Ellicottville may be a good place to enjoy some fun and relaxation — unless you’re racing a mountain bike for six hours straight.

Then it’s just fun, though possibly a bit vexing at the same time.

Intense competition is what will drive hundreds of cyclists to compete in the 14th annual 6 Hours of Power mountain bike race. The event, hosted by Holiday Valley Resort, is set to take place Sunday, July 14.

This is not a typical race in which contestants vie for first place to a finish line. Instead, riders will pedal for six hours and the winner is whoever completes the most laps in that amount of time. This makes 6 Hours of Power not just a test of speed, but also endurance.
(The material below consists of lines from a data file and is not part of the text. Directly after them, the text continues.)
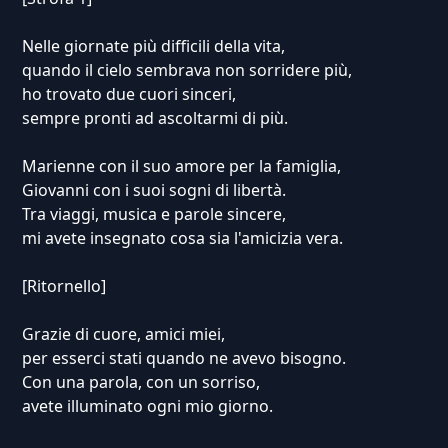
Nelle giornate più difficili della vita,
quando il cielo sembrava non sorridere più,
ho trovato due cuori sinceri,
sempre pronti ad ascoltarmi di più.
Marienne con il suo amore per la famiglia,
Giovanni con i suoi sogni di libertà.
Tra viaggi, musica e parole sincere,
mi avete insegnato cosa sia l'amicizia vera.
[Ritornello]
Grazie di cuore, amici miei,
per esserci stati quando ne avevo bisogno.
Con una parola, con un sorriso,
avete illuminato ogni mio giorno.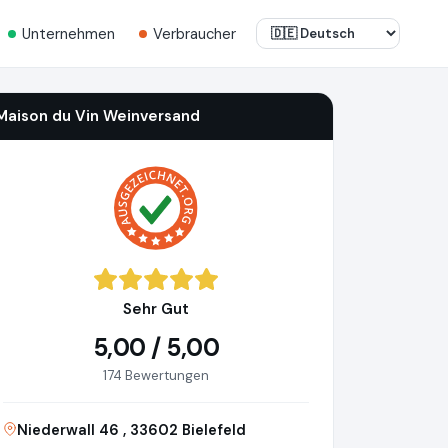
Unternehmen
Verbraucher
Maison du Vin Weinversand
Sehr Gut
5,00 / 5,00
174 Bewertungen
Niederwall 46 , 33602 Bielefeld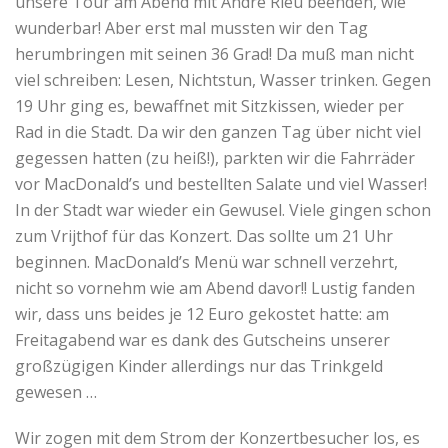
unsere Tour am Abend mit André Rieu beenden, wie
wunderbar! Aber erst mal mussten wir den Tag
herumbringen mit seinen 36 Grad! Da muß man nicht
viel schreiben: Lesen, Nichtstun, Wasser trinken. Gegen
19 Uhr ging es, bewaffnet mit Sitzkissen, wieder per
Rad in die Stadt. Da wir den ganzen Tag über nicht viel
gegessen hatten (zu heiß!), parkten wir die Fahrräder
vor MacDonald’s und bestellten Salate und viel Wasser!
In der Stadt war wieder ein Gewusel. Viele gingen schon
zum Vrijthof für das Konzert. Das sollte um 21 Uhr
beginnen. MacDonald’s Menü war schnell verzehrt,
nicht so vornehm wie am Abend davor!! Lustig fanden
wir, dass uns beides je 12 Euro gekostet hatte: am
Freitagabend war es dank des Gutscheins unserer
großzügigen Kinder allerdings nur das Trinkgeld
gewesen …
Wir zogen mit dem Strom der Konzertbesucher los, es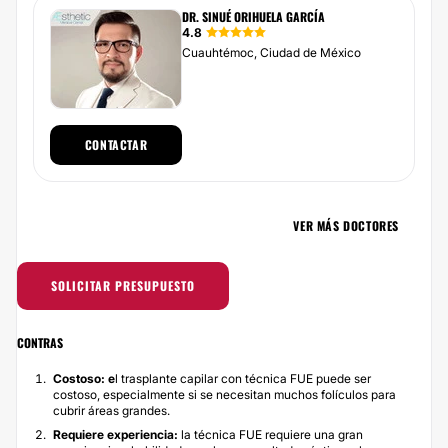
DR. SINUÉ ORIHUELA GARCÍA
4.8
Cuauhtémoc, Ciudad de México
CONTACTAR
VER MÁS DOCTORES
SOLICITAR PRESUPUESTO
CONTRAS
Costoso: e
l trasplante capilar con técnica FUE puede ser
costoso, especialmente si se necesitan muchos folículos para
cubrir áreas grandes.
Requiere experiencia:
la técnica FUE requiere una gran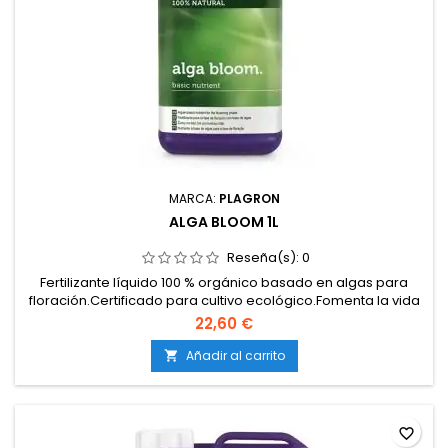
MARCA:
PLAGRON
ALGA BLOOM 1L
Reseña(s):
0
Fertilizante líquido 100 % orgánico basado en algas para
floración.Certificado para cultivo ecológico.Fomenta la vida
microbiana del medio y mejora la estructura del
22,60 €
sustrato.Estimula el metabolismo vegetal con aminoácidos y
ingredientes orgánicos.Compatible con cultivos en tierra; no
Añadir al carrito

apto para sistemas hidropónicos.Actúa como base de...
favorite_border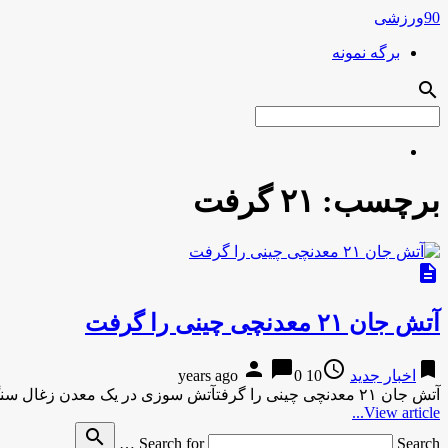
90ورزشی
برگه نمونه
search
برچسب:
۲۱ گرفت
description
آتش جان ۲۱ معدنچی چینی را گرفت
person
chat_bubble
access_time
bookmark
اخبار جدید
10 years ago
0
آتش جان ۲۱ معدنچی چینی را گرفتآتش سوزی در یک معدن زغال سنگ در چین باعث کشته شدن ۲۱ کارگر …
View article...
search
Search for
Search …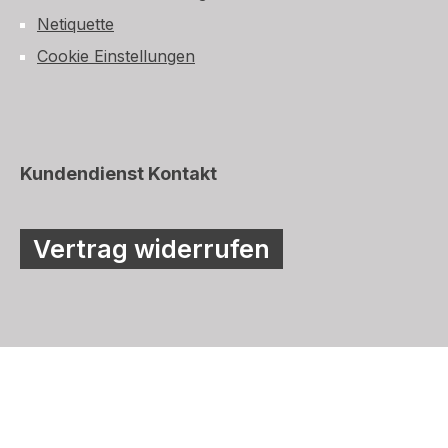
Netiquette
Cookie Einstellungen
Kundendienst Kontakt
Vertrag widerrufen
“There are no skill levels such as beginner, sport or expert as in typical mountain bike races — it’s all about the pure endurance and stamina,” said event organizer Mark Lawrence.

Lawrence said the event has grown in popularity over the years, drawing riders from more than seven surrounding states.

Beginning at Holiday Valley Mountain Sports Center, the racecourse is a 10-mile loop featuring just about every terrain type including rock gardens, hard-packed access roads, technical single track and 1,200 feet of elevation changes.

“Anything can happen,” said Lawrence, “and if riders save energy, the field can change in an instant.”

The race begins at 10 a.m. with a Le Mans-style start, in which riders race a quarter mile to retrieve their bicycles from their racks.  From this point on, it’s six hours of intense bike riding.

After each lap, riders will dismount and walk through the transition area. Beyond this area, each rider will have a pit area, which provides an opportunity to rest, eat and rehydrate before tackling the next 10 miles.

At 4 p.m., the final lap of the race will begin, and whoever is left riding will make one last push for a chance to be declared winner of 6 Hours of Power.

The race will officially end at 6 p.m., followed by dinner for all entrants.

Bragging rights are certainly included in the victors’ spoils, but cash awards, trophies and other prizes will also provide incentive for riders to exert themselves for all six hours. Cash awards will only go to overall winners in the male solo, female solo and team divisions, while trophies and prizes will be awarded three-deep in each category, division and age group.

Pit areas will be available on a first-come, first-served basis, beginning at 7 a.m. on race day.

Online registration is available at www.heartrateup.com until July 9. Registration fees are $105 for teams and $65 for soloists. T-shirts will be given to preregistered entrants and as they last on race day.

Proceeds from the event will be used to benefit HEART Animal Shelters.

Race-day registration will be available, if not sold out. The field limit for each category is 100, except for solo male, which is 200.

Do you have what it takes to endure all six hours?  Grab your mountain bike and find out.